New Report from Hunt Institute Examines Tariff Pressures

The Big Picture
The Hunt Institute for Global Competitiveness, in collaboration with the U.S.–Mexico Foundation, released this week a new white paper analyzing how escalating steel and aluminum tariffs are reshaping cost structures and supply chains across North America’s automotive sector.
At a moment when both metals now face tariff rates as high as 50%, the report provides one of the clearest, data-driven assessments available — bringing together policy analysis, trade data, and regional industry expertise to examine how these pressures ripple across the integrated U.S.–Mexico–Canada manufacturing system.
Why This Report Matters
The automotive industry is one of North America’s most interconnected production networks, with components often crossing borders multiple times before final assembly.
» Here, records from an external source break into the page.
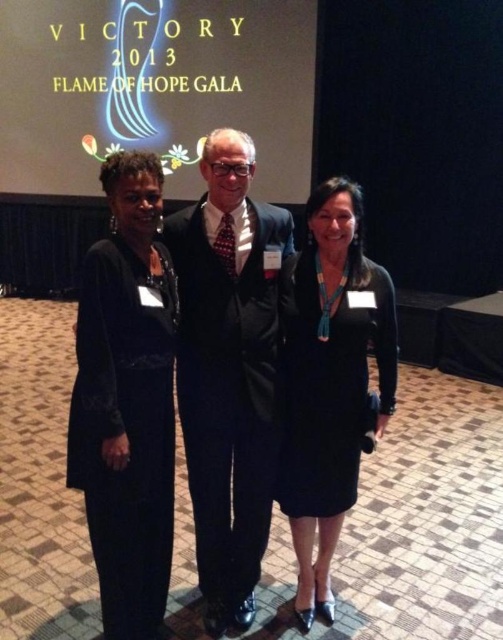
Is black textured suit at center thinner than black satin dress at left?

No, black textured suit at center is not thinner than black satin dress at left.

Between point (252, 236) and point (124, 454), which one is positioned in front?

Point (124, 454) is more forward.

Is point (218, 486) positioned after point (162, 310)?

Yes, it is.

Identify the location of black textured suit at center. The height and width of the screenshot is (640, 503). (228, 371).

Is black satin dress at left below black satin dress at center?

No, black satin dress at left is not below black satin dress at center.

Who is more distant from viewer, (x=160, y=422) or (x=289, y=513)?

Point (x=289, y=513)

Who is more forward, (77, 397) or (308, 355)?

Point (77, 397) is more forward.

Find the location of a particular element. This screenshot has width=503, height=640. black satin dress at left is located at coordinates (126, 401).

In the scene shown: Can you confirm if black textured suit at center is wider than black satin dress at center?

Correct, the width of black textured suit at center exceeds that of black satin dress at center.

Can you confirm if black textured suit at center is positioned to the right of black satin dress at center?

In fact, black textured suit at center is to the left of black satin dress at center.

Between point (186, 356) and point (282, 442), which one is positioned in front?

Point (186, 356) is in front.

Find the location of a particular element. Image resolution: width=503 pixels, height=640 pixels. black textured suit at center is located at coordinates (228, 371).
Tariff shifts on foundational materials therefore carry outsized implications for competitiveness and regional coordination.
The new report highlights:
- How steel and aluminum — together making up about 75% of a vehicle’s total weight — are central to the cost equation, with an average vehicle containing roughly 1,000 pounds of steel and 350–560 pounds of aluminum.
- The impact of the 2025 tariff increases, which have doubled duties on both metals and raised compliance burdens for manufacturers.
- How new USMCA origin rules taking effect in 2027 will add further pressure as manufacturers rethink sourcing strategies.
- The continued reliance on imported metals, particularly aluminum, where domestic U.S. production cannot meet industrial demand.
By linking material costs, trade rules, and real supply-chain behavior, the report offers timely guidance for industry leaders, policymakers, and regional stakeholders.
Inside the Report
The white paper draws on multi-country data and case analysis to examine:
- The current state of steel and aluminum production and import patterns across North America.
- How tariff volatility increases production costs and reshapes sourcing decisions.
- The complex reality of cross-border manufacturing — illustrated through examples like a single aluminum piston that travels through Canada, the U.S., and Mexico six times before reaching a finished vehicle.
- What rising costs mean for consumers, pricing strategies, and future EV and advanced-manufacturing investment.
The report concludes with forward-looking considerations tied to the 2026 USMCA review, calling for deeper regional coordination and stronger metals capacity across the continent.